Deinstitutionalisation of Children with disabilities: challenges and opportunities under the UNCRC, UNCRPD and 2030 Agenda
With Right Livelihood Laureate Yetnebersh Nigussie, Nicolina Milić (moderator), Lazar Stefanovic (speaker) and Rados Keravica (speaker).
22 April 2021 at 1 PM CET
In many countries children with disabilities may not appear in national statistics, becoming ‘invisible’ to decision makers, service providers and the public. The costs of exclusion are significant for both for the individual and for society. Children with disabilities should be at the centre of efforts to build inclusive societies and the ideal setting for them to develop, thrive in, and fulfil their potential to participate as full citizens, is within a family that provides a nurturing and loving atmosphere, or, when necessary, within a community- based care system which is suitable to meet their individual needs and develop and promote their capacities. What are the enabling factors of a successful deinstitutionalisation of children with disability? What is the role of well-designed community service services and education in the inclusion of children with disability?
Ensuring the rights of indigenous children and preserving their culture and special relationship with nature, regional and international examples
WithRight Livelihood Laureate Lottie Cunningham Wren, Natalia Gagliardone (moderator), Juan Wahren (speaker).
29 April 2021 at 4PM CET
In the culture of indigenous people, humans are deeply connected with nature; the two are equal and interdependent.
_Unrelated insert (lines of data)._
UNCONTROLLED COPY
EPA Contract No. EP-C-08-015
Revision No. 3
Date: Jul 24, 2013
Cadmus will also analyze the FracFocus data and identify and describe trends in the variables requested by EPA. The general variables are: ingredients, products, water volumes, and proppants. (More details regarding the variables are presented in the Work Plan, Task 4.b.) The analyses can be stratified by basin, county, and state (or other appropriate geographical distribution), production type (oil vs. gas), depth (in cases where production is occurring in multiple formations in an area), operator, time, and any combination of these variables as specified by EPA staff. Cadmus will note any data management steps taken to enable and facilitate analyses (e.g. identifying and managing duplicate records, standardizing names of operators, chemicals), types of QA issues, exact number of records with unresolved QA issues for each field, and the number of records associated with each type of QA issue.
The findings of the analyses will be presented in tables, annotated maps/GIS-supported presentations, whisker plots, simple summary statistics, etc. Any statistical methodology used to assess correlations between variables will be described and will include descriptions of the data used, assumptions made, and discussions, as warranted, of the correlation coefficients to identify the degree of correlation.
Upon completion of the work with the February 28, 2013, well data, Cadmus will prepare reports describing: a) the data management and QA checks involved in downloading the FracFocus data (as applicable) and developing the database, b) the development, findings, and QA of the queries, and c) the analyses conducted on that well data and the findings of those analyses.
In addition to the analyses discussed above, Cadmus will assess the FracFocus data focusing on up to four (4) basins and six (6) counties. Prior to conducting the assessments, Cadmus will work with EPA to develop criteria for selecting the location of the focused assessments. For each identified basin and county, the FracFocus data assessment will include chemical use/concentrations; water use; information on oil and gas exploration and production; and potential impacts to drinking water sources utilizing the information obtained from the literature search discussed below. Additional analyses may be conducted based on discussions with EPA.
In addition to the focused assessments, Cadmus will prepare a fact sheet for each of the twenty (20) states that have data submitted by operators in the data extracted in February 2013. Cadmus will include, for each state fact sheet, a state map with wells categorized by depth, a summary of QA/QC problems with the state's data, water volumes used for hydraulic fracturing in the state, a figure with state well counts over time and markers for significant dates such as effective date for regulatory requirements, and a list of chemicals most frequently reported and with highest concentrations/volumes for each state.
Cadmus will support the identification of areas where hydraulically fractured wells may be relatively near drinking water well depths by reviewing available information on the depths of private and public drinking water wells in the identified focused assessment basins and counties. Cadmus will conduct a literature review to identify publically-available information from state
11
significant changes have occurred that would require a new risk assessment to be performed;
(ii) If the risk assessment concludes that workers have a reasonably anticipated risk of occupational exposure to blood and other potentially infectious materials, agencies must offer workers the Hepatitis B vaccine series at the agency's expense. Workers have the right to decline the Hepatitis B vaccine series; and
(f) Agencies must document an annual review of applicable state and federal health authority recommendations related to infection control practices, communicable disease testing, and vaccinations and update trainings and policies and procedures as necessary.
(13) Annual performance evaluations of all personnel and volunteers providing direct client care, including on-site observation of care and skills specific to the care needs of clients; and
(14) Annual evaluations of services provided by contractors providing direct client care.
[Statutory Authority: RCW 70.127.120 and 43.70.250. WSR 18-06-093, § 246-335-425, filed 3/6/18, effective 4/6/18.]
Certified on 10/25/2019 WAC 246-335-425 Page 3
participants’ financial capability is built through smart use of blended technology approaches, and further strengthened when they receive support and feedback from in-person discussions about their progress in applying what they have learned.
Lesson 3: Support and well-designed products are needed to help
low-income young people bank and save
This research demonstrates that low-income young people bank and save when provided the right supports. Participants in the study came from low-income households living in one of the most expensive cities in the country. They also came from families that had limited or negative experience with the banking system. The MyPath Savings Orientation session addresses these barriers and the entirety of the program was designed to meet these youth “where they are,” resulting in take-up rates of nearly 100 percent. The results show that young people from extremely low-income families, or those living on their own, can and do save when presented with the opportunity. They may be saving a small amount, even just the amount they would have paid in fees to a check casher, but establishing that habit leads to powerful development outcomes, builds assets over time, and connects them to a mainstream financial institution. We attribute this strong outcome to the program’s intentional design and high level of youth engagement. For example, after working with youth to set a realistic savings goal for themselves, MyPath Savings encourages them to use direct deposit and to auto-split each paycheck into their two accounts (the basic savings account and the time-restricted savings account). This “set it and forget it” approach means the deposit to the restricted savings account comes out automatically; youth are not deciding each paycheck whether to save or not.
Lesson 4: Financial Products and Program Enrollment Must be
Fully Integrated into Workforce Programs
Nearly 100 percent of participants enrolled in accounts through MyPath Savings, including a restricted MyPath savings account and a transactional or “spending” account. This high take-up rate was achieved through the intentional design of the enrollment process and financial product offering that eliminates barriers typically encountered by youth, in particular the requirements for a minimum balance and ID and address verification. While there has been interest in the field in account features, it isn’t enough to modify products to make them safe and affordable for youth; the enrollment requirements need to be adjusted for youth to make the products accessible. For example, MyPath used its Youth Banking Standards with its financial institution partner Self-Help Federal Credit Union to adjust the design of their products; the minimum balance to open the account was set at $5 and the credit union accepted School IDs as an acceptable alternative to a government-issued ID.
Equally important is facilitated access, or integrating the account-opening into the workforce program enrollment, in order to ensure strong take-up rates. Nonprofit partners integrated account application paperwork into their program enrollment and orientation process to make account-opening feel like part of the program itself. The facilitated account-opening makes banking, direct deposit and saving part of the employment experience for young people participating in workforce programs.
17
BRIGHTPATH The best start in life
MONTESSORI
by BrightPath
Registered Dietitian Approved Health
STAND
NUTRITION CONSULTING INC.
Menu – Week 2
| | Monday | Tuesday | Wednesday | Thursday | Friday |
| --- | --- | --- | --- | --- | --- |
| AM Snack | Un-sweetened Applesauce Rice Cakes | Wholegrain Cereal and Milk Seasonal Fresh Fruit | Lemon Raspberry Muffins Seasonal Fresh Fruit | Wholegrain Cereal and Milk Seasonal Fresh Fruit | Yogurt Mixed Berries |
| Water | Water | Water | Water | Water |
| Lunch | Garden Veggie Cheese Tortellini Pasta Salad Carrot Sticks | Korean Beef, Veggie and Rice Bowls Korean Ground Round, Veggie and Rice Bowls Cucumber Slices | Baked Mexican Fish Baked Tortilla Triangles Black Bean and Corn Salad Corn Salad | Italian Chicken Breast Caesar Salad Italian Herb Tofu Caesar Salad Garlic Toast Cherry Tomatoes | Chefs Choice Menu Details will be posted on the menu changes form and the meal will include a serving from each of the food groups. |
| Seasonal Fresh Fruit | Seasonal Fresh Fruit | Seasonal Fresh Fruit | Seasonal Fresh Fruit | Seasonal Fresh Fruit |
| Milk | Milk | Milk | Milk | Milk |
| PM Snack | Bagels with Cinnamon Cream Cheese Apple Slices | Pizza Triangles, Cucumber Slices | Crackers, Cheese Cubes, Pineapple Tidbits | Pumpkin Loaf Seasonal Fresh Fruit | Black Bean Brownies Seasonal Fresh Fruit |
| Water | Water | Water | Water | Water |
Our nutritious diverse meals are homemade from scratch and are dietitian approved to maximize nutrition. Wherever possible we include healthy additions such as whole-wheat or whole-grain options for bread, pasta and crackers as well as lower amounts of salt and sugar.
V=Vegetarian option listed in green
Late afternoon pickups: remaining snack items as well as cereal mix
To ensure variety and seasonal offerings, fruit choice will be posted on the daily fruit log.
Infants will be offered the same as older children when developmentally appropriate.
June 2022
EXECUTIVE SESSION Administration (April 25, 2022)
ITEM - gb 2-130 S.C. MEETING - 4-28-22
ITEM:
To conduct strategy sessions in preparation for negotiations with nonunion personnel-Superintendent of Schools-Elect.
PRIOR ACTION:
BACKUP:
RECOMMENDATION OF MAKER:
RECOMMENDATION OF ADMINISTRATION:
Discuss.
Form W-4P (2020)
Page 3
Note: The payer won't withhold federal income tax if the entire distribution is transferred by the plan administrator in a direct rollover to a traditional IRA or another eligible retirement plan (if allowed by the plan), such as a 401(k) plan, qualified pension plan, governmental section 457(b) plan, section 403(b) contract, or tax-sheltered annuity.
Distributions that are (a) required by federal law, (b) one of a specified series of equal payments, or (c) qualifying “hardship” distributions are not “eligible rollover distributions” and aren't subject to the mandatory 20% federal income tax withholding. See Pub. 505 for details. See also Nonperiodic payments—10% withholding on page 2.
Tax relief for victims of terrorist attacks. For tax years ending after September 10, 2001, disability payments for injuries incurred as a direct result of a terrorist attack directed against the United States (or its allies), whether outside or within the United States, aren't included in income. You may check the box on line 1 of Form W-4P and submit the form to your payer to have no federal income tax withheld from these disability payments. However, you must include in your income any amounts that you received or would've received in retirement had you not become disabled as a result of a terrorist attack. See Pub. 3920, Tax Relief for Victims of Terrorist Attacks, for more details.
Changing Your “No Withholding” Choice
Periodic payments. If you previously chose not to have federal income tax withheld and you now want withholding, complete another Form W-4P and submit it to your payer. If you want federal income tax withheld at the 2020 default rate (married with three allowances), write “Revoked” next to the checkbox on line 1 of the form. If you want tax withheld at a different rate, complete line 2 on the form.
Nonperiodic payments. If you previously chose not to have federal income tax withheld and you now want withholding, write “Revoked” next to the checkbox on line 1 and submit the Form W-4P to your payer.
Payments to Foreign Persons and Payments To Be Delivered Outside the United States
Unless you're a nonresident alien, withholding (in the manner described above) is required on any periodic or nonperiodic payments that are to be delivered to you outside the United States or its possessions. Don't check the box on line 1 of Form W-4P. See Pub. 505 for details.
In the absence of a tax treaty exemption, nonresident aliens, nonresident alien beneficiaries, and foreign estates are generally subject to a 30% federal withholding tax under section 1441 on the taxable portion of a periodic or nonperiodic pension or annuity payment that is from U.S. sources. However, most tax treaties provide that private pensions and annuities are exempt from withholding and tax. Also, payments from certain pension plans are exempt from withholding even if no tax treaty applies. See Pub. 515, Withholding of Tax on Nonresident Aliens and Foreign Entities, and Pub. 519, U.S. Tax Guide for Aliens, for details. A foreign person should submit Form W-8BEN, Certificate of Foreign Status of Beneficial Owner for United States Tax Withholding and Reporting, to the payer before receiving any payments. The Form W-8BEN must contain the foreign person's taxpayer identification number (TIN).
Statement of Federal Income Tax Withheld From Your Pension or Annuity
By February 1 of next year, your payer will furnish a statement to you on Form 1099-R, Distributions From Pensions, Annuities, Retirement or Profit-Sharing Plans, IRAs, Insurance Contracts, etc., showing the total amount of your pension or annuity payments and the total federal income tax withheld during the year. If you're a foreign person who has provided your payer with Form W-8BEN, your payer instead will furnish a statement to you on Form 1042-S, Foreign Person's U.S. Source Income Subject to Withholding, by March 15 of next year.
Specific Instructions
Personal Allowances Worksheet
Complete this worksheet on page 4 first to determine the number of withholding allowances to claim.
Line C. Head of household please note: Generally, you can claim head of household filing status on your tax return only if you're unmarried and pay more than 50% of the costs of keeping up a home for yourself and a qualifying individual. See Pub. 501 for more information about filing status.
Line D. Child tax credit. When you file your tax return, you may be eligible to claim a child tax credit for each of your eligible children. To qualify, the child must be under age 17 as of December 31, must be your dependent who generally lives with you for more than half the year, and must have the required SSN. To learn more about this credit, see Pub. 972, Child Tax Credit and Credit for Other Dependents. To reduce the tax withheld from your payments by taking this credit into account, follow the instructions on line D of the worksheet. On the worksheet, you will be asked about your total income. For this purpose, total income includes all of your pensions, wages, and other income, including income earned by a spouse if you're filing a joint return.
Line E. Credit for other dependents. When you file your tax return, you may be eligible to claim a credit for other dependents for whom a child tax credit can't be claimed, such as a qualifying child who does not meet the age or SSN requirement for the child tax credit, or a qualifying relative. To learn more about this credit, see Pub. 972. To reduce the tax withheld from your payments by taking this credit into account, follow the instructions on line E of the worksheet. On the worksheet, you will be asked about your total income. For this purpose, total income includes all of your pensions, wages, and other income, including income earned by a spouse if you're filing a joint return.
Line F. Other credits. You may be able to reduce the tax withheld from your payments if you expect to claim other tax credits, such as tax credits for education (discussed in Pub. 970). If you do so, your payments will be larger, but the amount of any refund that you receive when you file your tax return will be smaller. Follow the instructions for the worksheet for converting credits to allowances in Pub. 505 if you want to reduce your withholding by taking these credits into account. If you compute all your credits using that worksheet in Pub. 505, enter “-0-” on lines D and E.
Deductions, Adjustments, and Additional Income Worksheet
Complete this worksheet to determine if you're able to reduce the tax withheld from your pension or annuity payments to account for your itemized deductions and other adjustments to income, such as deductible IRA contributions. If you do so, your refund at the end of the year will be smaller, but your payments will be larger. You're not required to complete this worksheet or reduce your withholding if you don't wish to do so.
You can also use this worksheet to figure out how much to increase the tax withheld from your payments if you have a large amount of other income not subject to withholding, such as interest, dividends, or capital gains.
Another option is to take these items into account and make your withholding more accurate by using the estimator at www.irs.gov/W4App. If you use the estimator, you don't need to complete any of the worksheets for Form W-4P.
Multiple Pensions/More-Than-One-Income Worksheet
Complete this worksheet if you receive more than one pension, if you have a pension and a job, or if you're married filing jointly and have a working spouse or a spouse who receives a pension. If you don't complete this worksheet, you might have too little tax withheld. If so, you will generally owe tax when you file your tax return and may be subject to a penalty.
Climate change is hampering this mutual relation, provoking biodiversity loss. But its connection to another loss – that of indigenous cultures – is rarely mentioned. From animals to insects and plants, biodiversity loss cannot be effectively addressed without tackling the rapid disappearance of indigenous cultures. The two are inextricably linked. Indigenous peoples have passed on traditional knowledge for millennia, how can we teach to children the value of preserving biodiversity? What role indigenous people could play in reaching the SDGs? What international instruments have they at disposal to protect their culture?
Adaptation to climate change and children’s rights: challenges and opportunities for children participation
With Right Livelihood Laureate Raul Montenegro, Mariam Muradyan (moderator), Shouro Dasgoupta (speaker), Michael Boyland (speaker).
6 May 2021 at 2.30 PM CET
Environmental damage is a pressing human rights challenge, which affects people at any age. Children are particularly vulnerable, due to their evolving physical and mental development and status within society. Children are important agents of change and can directly develop projects on the ground and participate in local, national, and international initiatives and campaigns. What are some of the the effects of both gradual temperature increase and extreme climatic change such as drought and heatwaves on children’s health? What are some of the adaptation measures and targeted action that builds resilience and participation of children and young people? What are the enabling factors and best practices for youth and children to engage in climate change participation?